The idea is basically that men might feel a bit emasculated by a woman that earns more than them.” Doing every load of laundry, then, could be another troubling concession to male ego. Wash a dish, man.
They Cheat, Withdraw Sexually and Spark Divorce
If a successful, high-earning woman finds, dates and settles down with a suitable man — a challenge in its own right, these women say — that husband “is five times as likely to be unfaithful as other husbands,” according to the book When She Makes More.
On the home front, meanwhile, bedroom politics can become downright frosty as the man confronts this financial power dynamic and his “beta” status.
“According to psychologists (and divorce lawyers) who see couples struggling with such changes, many relationships follow the same pattern,” New York magazine reported. “First, the wife starts to lose respect for her husband, then he begins to feel emasculated and then sex dwindles to a full stop.”
Either condition, especially alongside arguments concerning the balance of household and child-care duties, can lead to divorce; if a woman makes more than her husband, it “increases the likelihood of divorce by 50 percent,” per a University of Chicago study.
If Conservative, They Move Further Right
Research from the Harvard Business Review showed that Republican men losing economic ground to their wives became deeper entrenched in their conservative views — more opposed to abortion rights and government aid to African-Americans. It’s almost as if they embrace their reactionary side as soon as their status or outdated gender identity is threatened!
Thankfully, the same isn’t true of Democratic men outearned by their wives, whose politics started learning further left, perhaps because “the shock of losing relative income has led these men to conclude that they can’t define themselves through traditionally masculine roles.” That sounds a hell of a lot healthier for everyone.
They Literally Just Drop Dead
Apparently, stay-at-home dads and other men financially supported by female partners are so ill-equipped to play the part of a tax return dependent that they’re falling prey to killer stress-related ailments, as well as heart disease and diabetes, MEL’s Ian Lecklitner has written.

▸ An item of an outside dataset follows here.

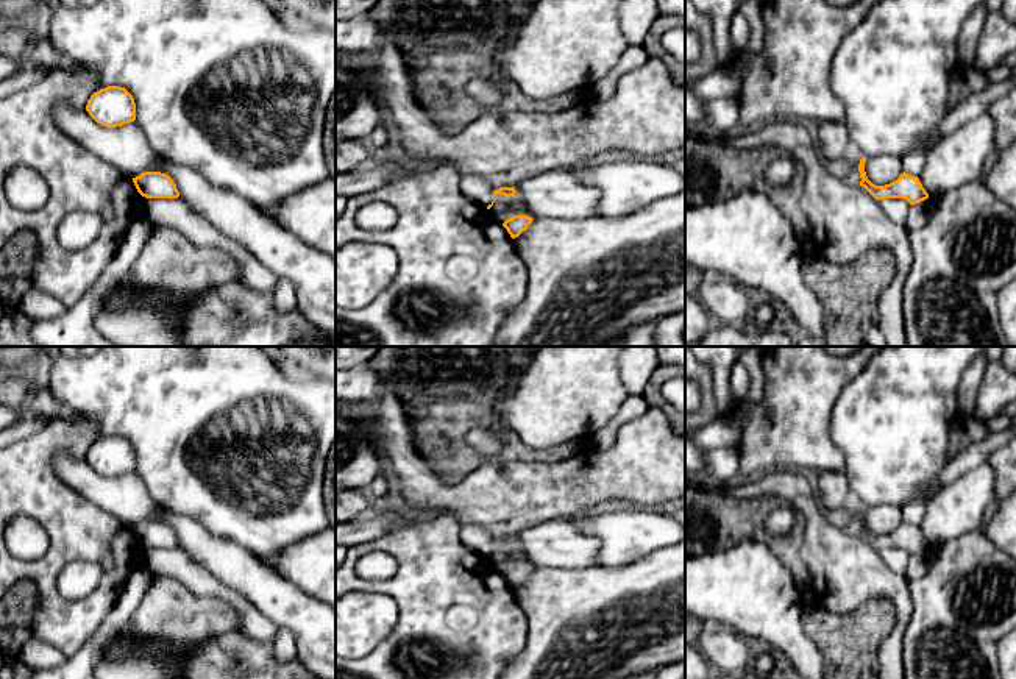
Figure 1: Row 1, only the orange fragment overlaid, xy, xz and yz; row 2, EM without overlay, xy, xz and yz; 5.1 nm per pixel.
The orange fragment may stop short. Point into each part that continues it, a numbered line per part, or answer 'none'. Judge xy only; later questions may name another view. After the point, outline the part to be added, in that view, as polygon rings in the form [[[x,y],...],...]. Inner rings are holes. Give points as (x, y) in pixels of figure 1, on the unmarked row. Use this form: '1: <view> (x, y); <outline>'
none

Rutgers University professor Kristen Springer, who identified this phenomenon, says that even controlling for unhealthy behaviors (smoking, drinking, sedentary lifestyle leading to obesity), these guys are at an increased risk of everything from stomach ulcers to strokes, to say nothing of psychiatric disorders — meaning it’s their cultural attitudes compromising their health.
“One important thing to consider about the stress associated with being a secondary earner is that it’s strictly about not living up to masculinity ideals,” Springer explains. “We can completely get rid of the problem by changing this idea that men should be breadwinners.”
You know what else that might fix? Everything on this list.